Publié le 23 août 2016 par Culturabox

La cour d’appel de Bordeaux rendra, mercredi 24 août, son arrêt dans le volet principal de l’affaire Bettencourt qui concerne l’abus de faiblesse reproché notamment à François-Marie Banier et à son compagnon Martin d’Orgeval. En première instance, l’artiste a été condamné à trois ans de prison, dont six mois avec sursis, assortis de la peine d’amende maximale de 375 000 euros et au remboursement de 158 millions d’euros.

En attendant de connaître l’analyse que les juges d’appel ont porté sur cette affaire, on peut relire la très belle plaidoirie prononcée le 24 mai par Me Richard Malka, évoquant Liliane Bettencourt en « guerrière emmurée » par sa famille et défendant le droit et la liberté de la milliardaire à « aimer qui elle veut et à donner ce qu’elle veut. »

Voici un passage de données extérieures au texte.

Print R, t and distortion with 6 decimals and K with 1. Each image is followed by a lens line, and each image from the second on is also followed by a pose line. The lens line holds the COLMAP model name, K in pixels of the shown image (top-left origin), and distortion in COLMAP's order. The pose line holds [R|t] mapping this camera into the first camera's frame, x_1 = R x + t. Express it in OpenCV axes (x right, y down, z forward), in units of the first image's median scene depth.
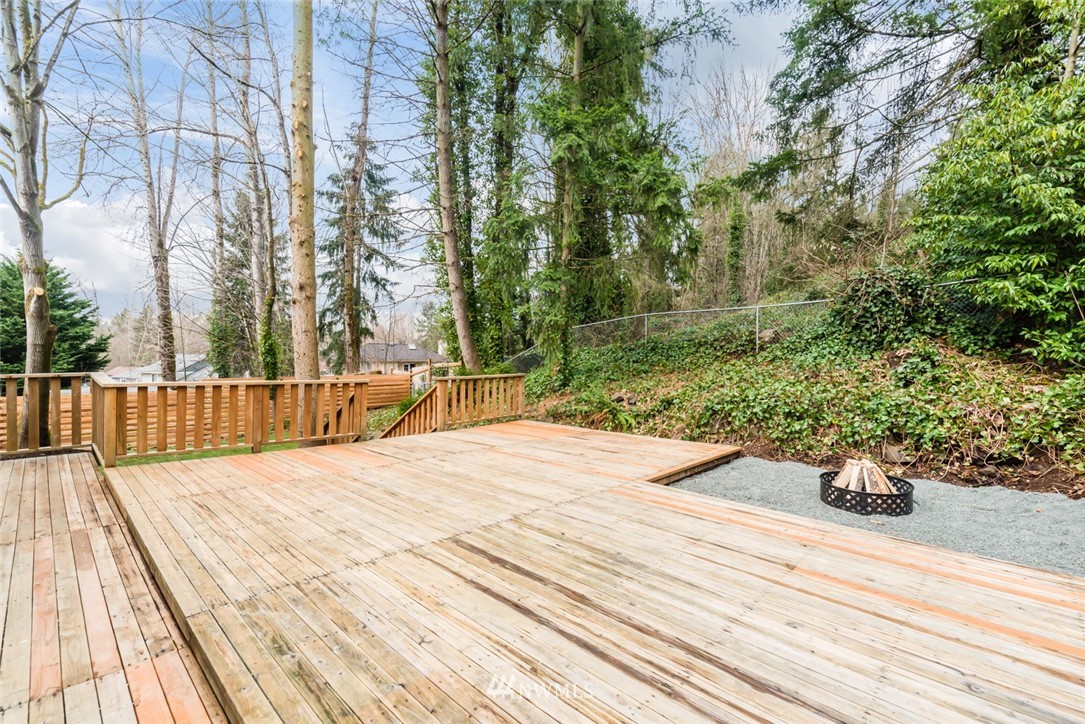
lens RADIAL K [[479.7, 0, 550.9], [0, 479.7, 350.3], [0, 0, 1]] dist [-0.000846, 0.000489]
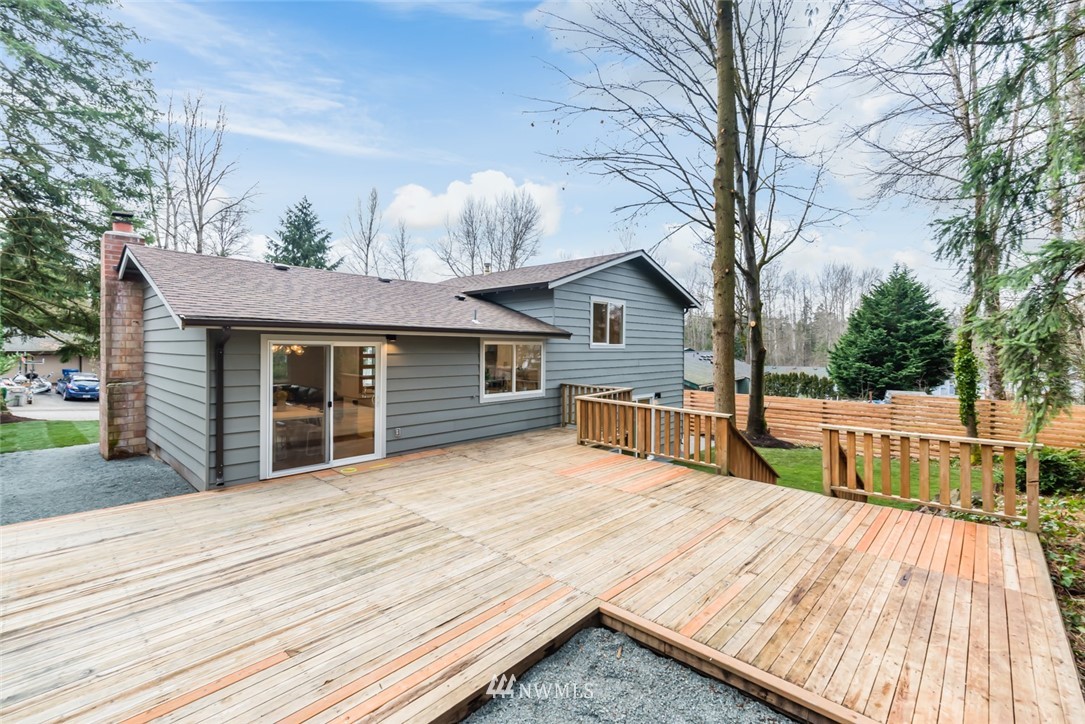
lens RADIAL K [[479.7, 0, 550.9], [0, 479.7, 350.3], [0, 0, 1]] dist [-0.000846, 0.000489]
pose [[0.019925, 0.000176, -0.999801, 1.451346], [-0.000182, 1.000000, 0.000173, -0.175361], [0.999801, 0.000178, 0.019925, 1.457216]]
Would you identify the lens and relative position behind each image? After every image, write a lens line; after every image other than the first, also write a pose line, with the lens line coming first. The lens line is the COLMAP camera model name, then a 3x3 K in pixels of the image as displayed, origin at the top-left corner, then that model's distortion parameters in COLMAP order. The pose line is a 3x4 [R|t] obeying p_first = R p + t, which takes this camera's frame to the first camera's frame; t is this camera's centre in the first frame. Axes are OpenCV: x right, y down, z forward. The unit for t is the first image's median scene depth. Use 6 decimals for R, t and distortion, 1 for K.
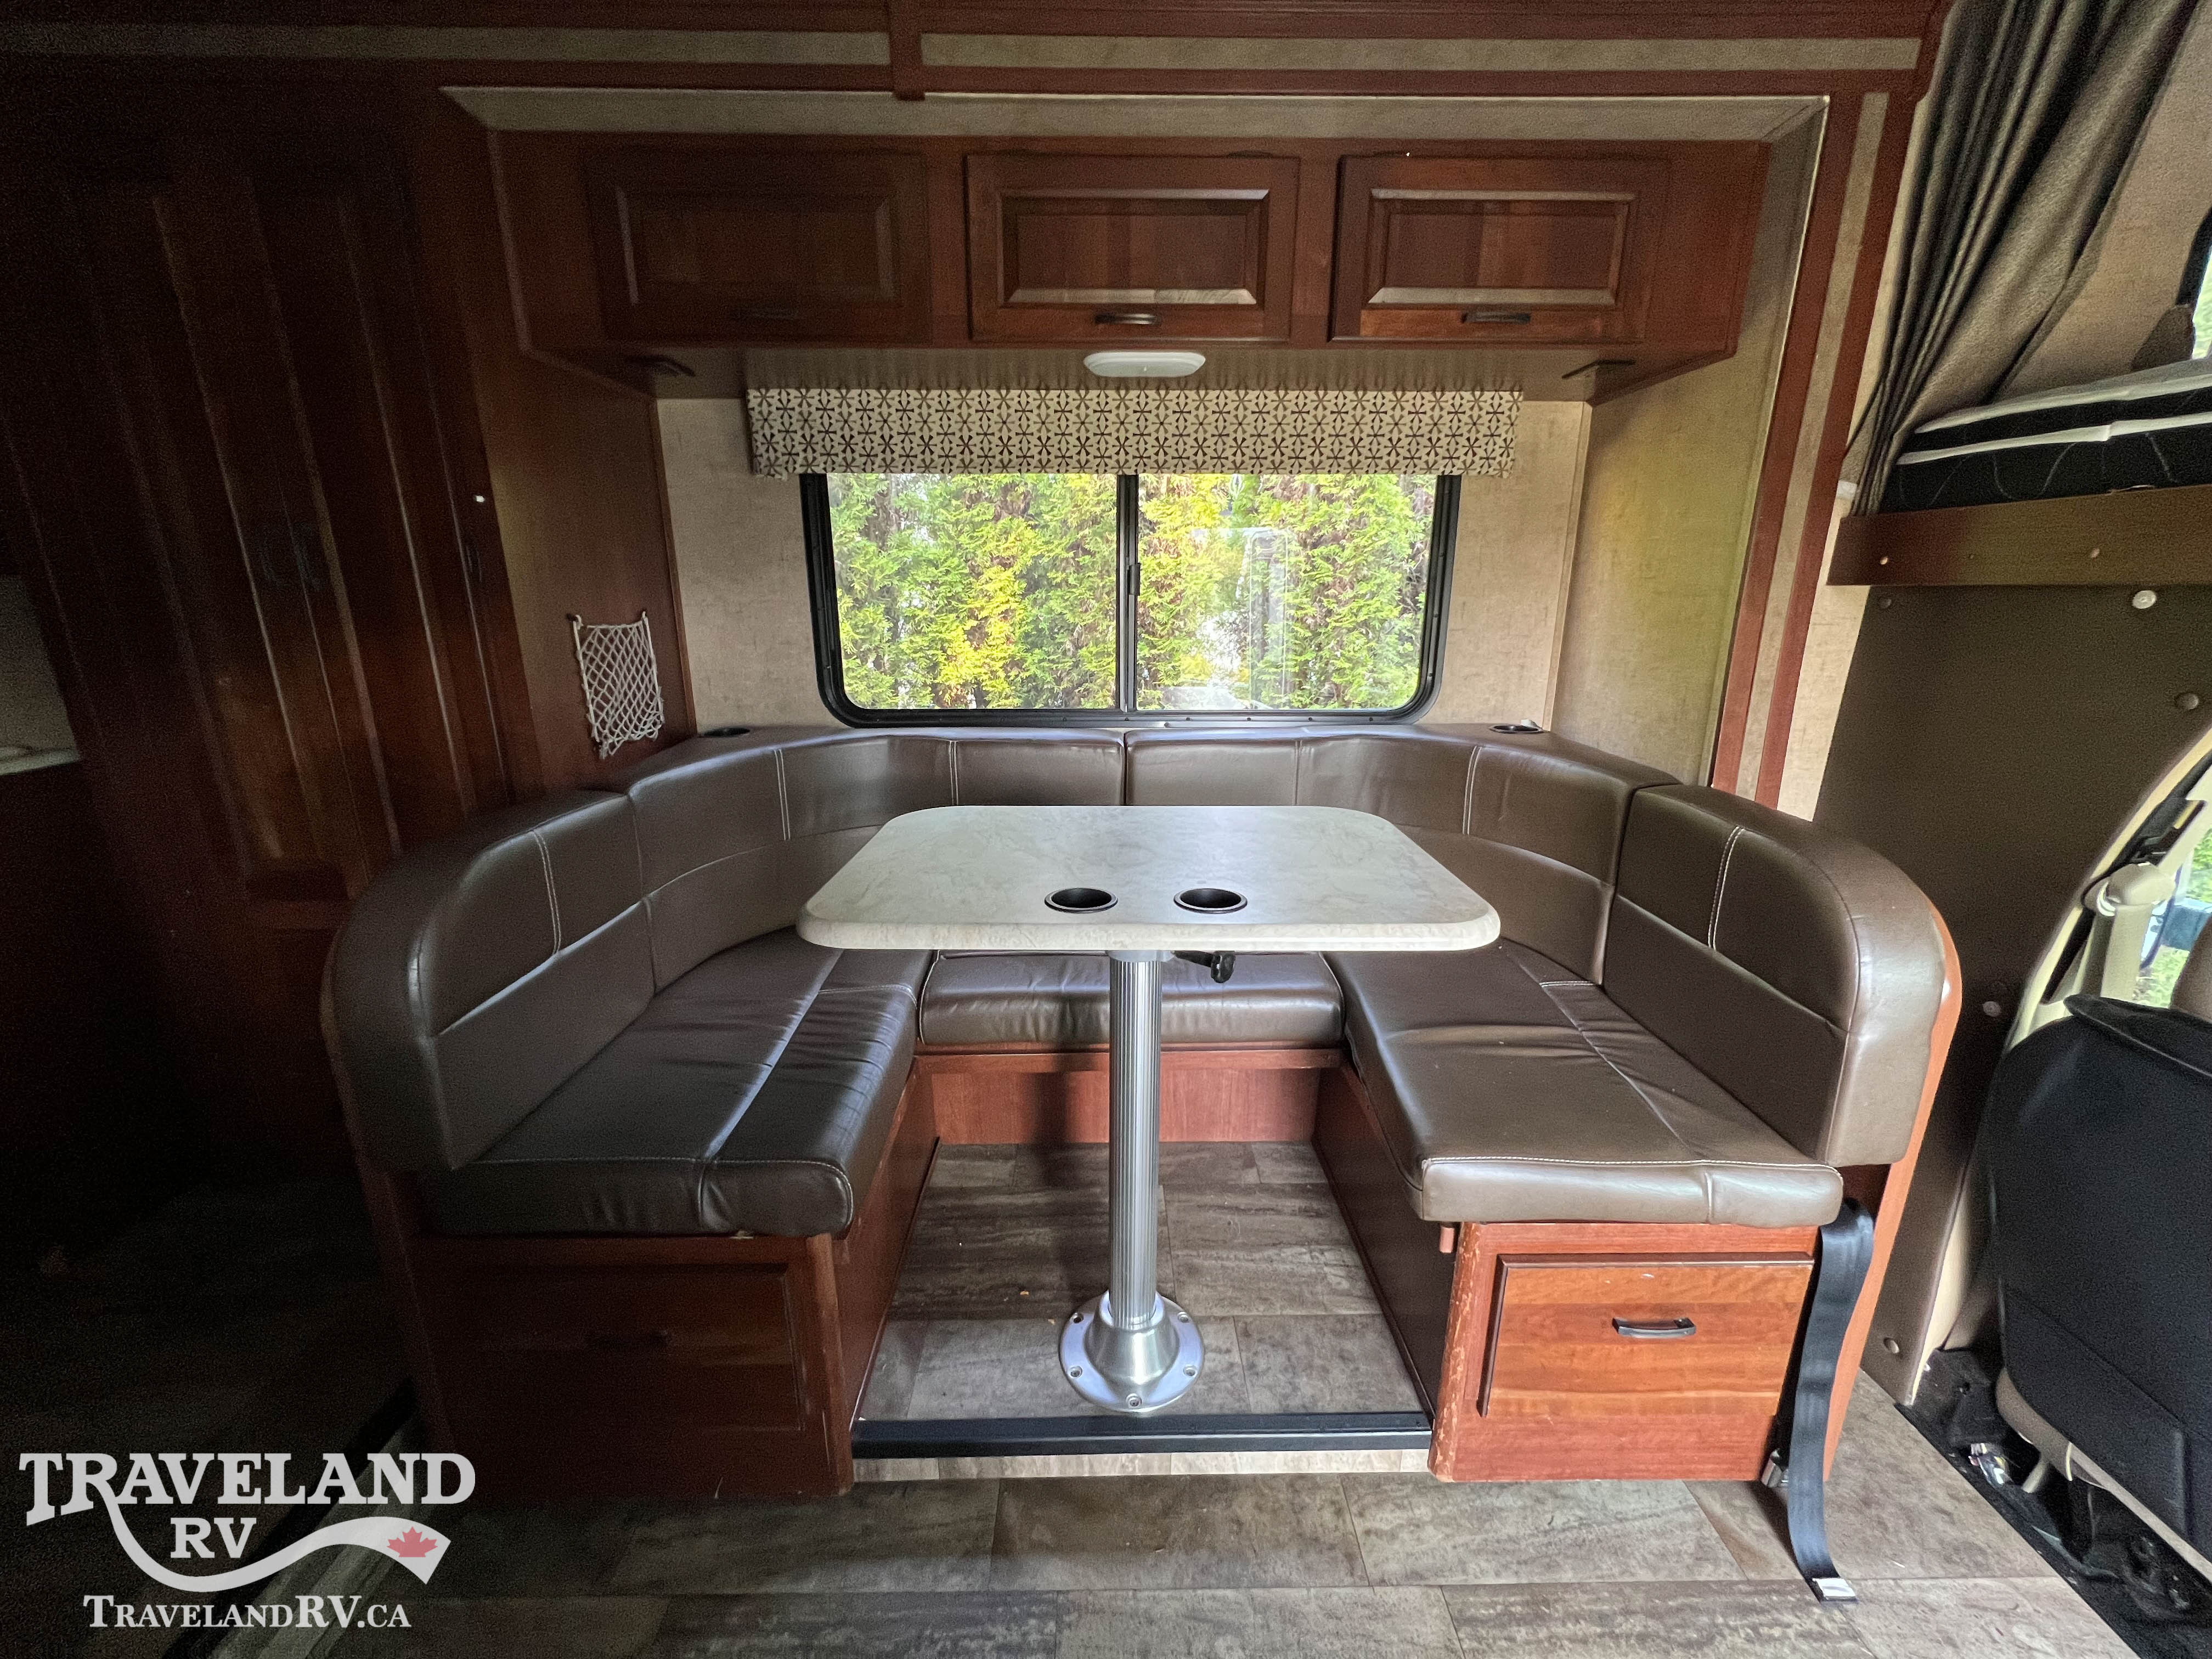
lens RADIAL K [[888.2, 0, 1128.9], [0, 888.2, 819.8], [0, 0, 1]] dist [0.000680, 0.000195]
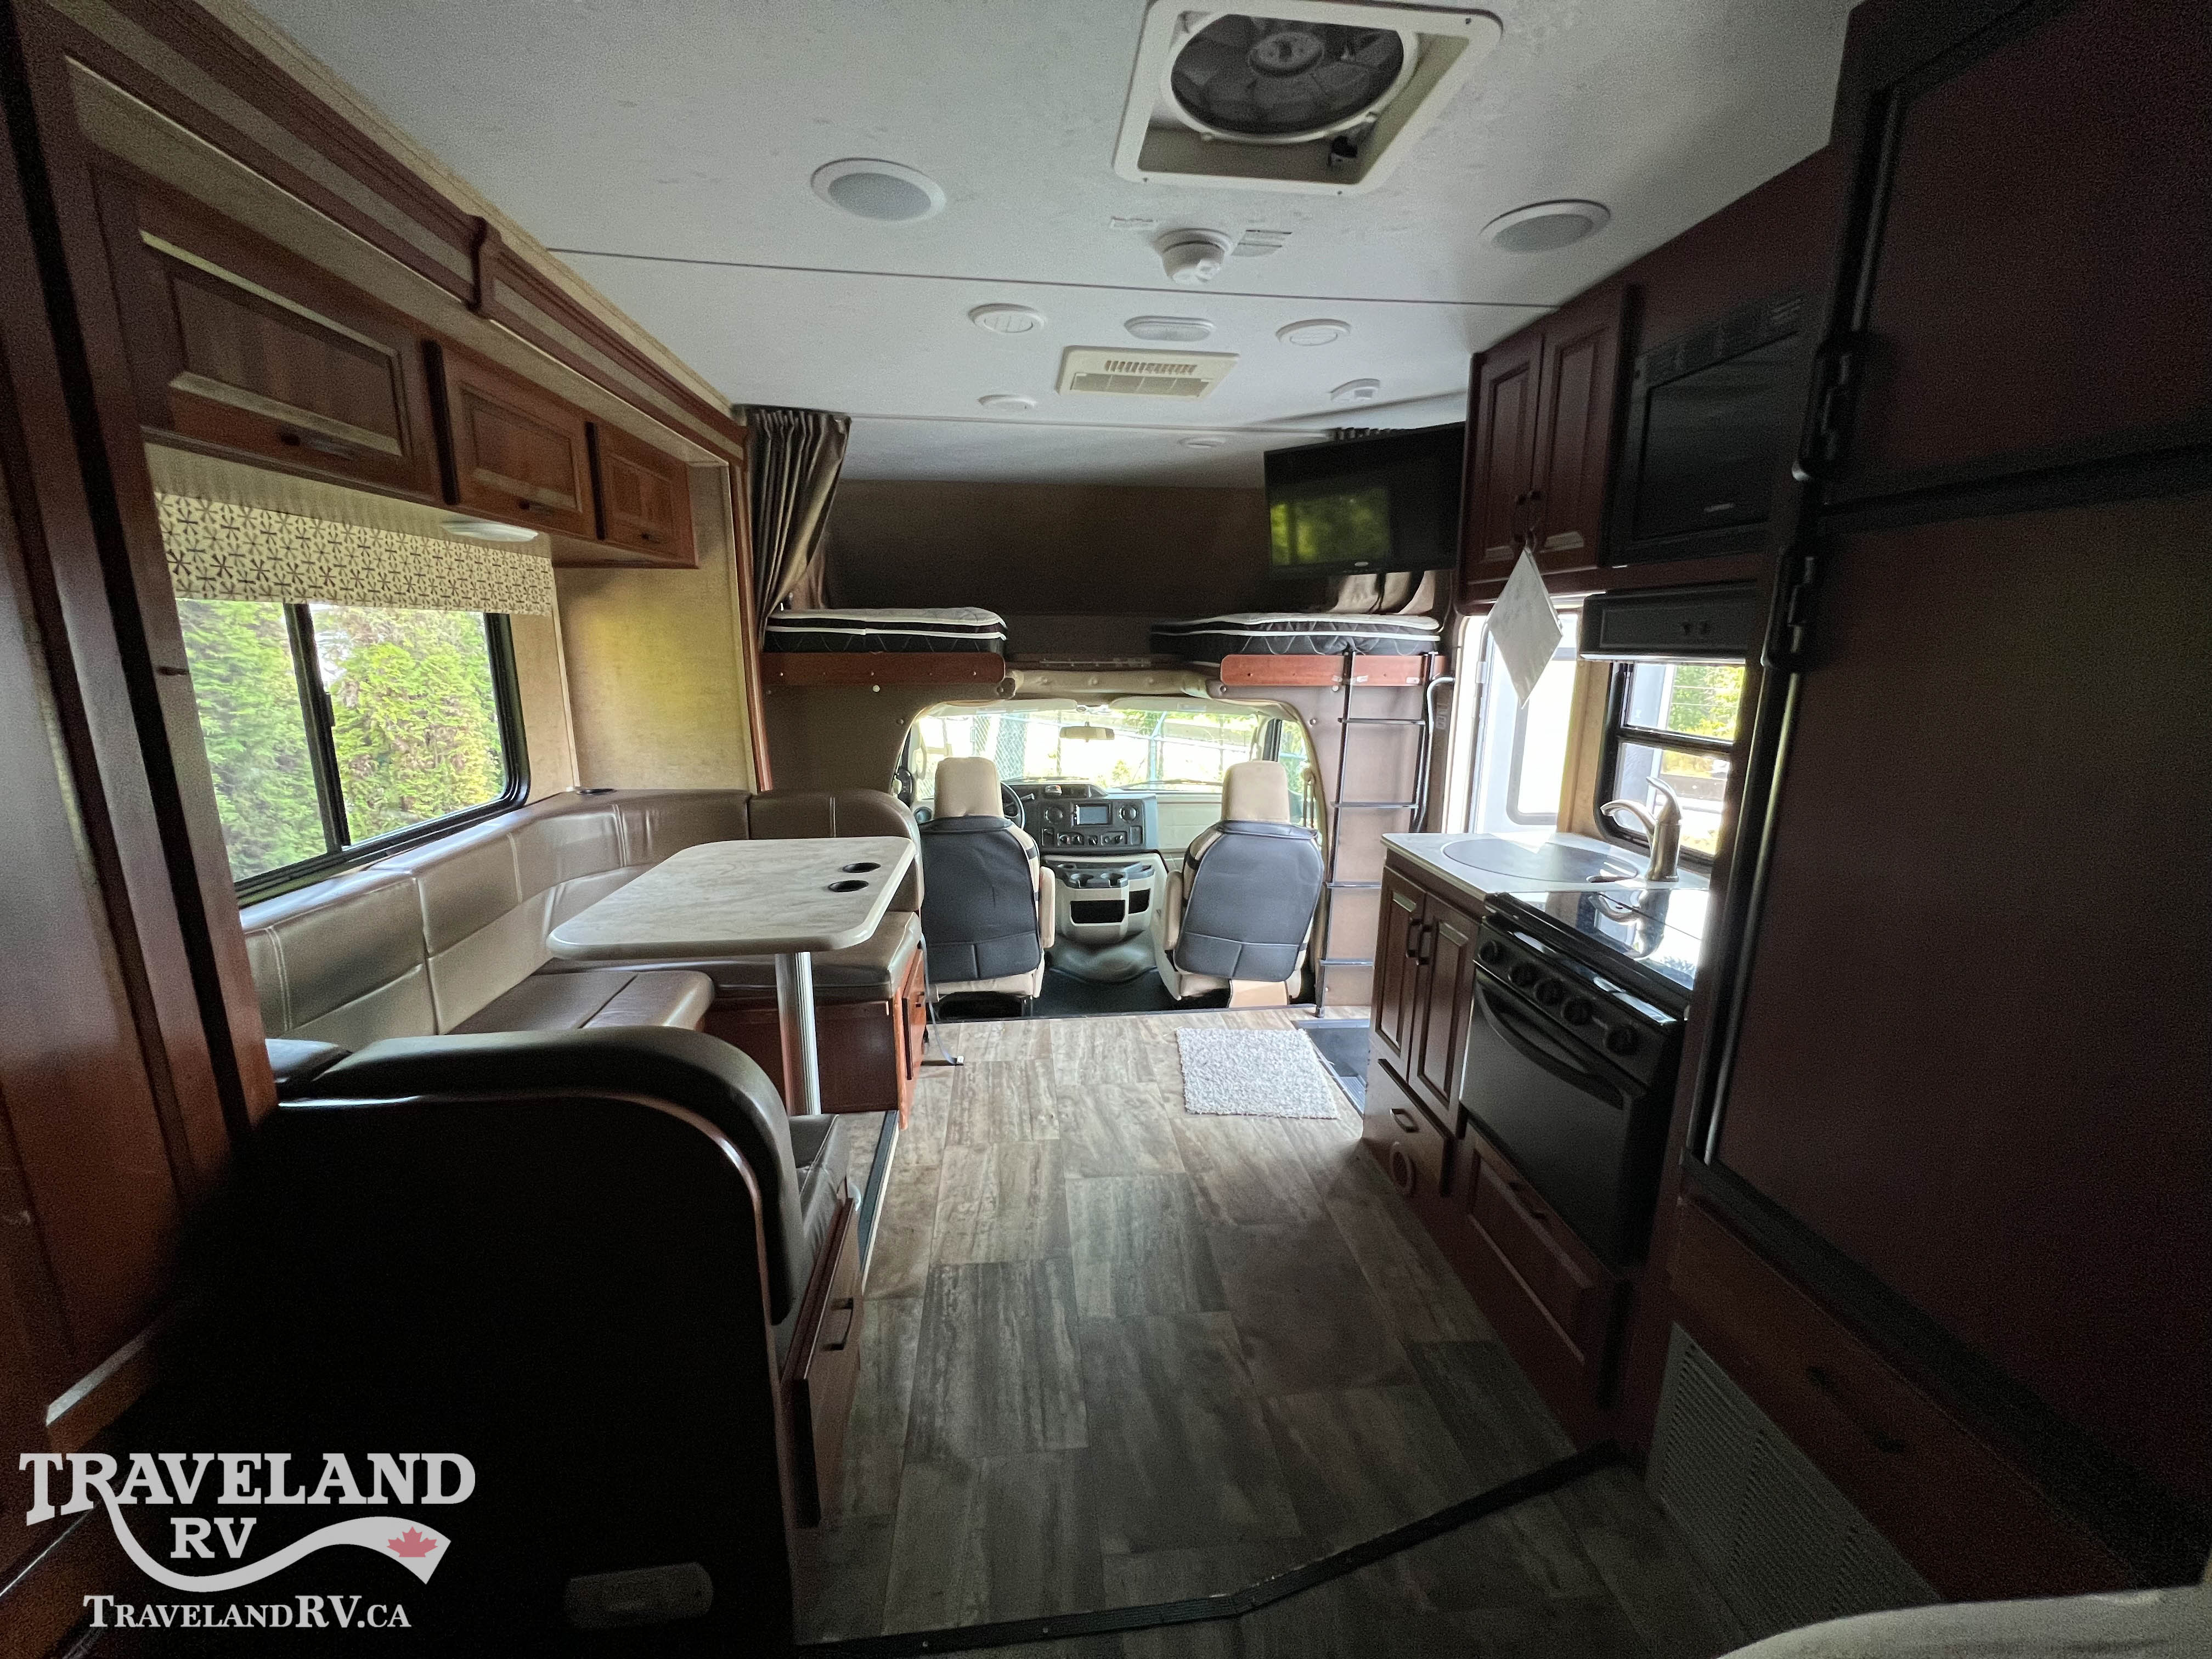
lens RADIAL K [[888.2, 0, 1092.3], [0, 888.2, 840.0], [0, 0, 1]] dist [0.000680, 0.000195]
pose [[-0.081754, -0.216645, 0.972821, -1.155342], [0.264504, 0.936370, 0.230755, -0.176120], [-0.960913, 0.276181, -0.019248, 0.342782]]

On peut aussi lire le très iconoclaste jugement rendu par l’un des lointains prédécesseurs des juges de Bordeaux, Paul Magnaud, que les lecteurs fidèles du Monde ont rencontré cet été, et qui présidait à la fin du XIXe siècle et au début du XXe le tribunal de Château-Thierry.

Saisi par les membres d’une famille qui s’inquiétaient de voir leur père dilapider son immense fortune et qui demandaient sa mise sous tutelle, le juge Magnaud n’avait pas laissé passer l’occasion d’une nouvelle provocation, après s’être rendu célèbre en relaxant une jeune voleuse de pain.  Voici des extraits de la décision qu’il a rendue en février 1903 sur cette affaire :

« Attendu que si X… a dépensé une partie de sa fortune, celle-ci provenait soit de son chef, soit de celui de ses parents. Que ce n’est donc qu’une partie de son propre patrimoine qu’il a pu dissiper (…) Attendu que l’un des principes fondamentaux de notre état social réside actuellement dans l’intangibilité de notre droit de propriété. Attendu qu’enlever à un citoyen qui n’est ni en état de démence, d’imbécillité ou de fureur, mais simplement prodigue, la libre disposition de ses biens, c’est porter une grave atteinte à ce principe.

Attendu en outre que, dans l’intérêt du bien-être général, il importe que les capitaux, surtout lorsqu’ils sont considérables, ne restent pas concentrés et immobilisés dans les mêmes mains et soient au contraire mis en rapide circulation. Que c’est actuellement le seul moyen de faire participer le plus grand nombre à la fortune publique et de faciliter le retour à la masse de ce qui, depuis une ou plusieurs générations, en était sorti au profit d’un seul.

Qu’un conseil judiciaire [une mise sous tutelle], se comprendrait mieux pour l’avare qui, en privant sordidement de tout, frustre ainsi, chose bien plus grave, la collectivité humaine du bien-être (…)

Attendu que dans la plupart des cas, une pareille demande n’a d’autre but que de de satisfaire les appétits de parents intéressés à ce que la fortune qu’ils convoitent ne passe pas en d’autres mains… »

Attendu tout cela, le juge Magnaud avait débouté la famille de sa demande de mise sous tutelle.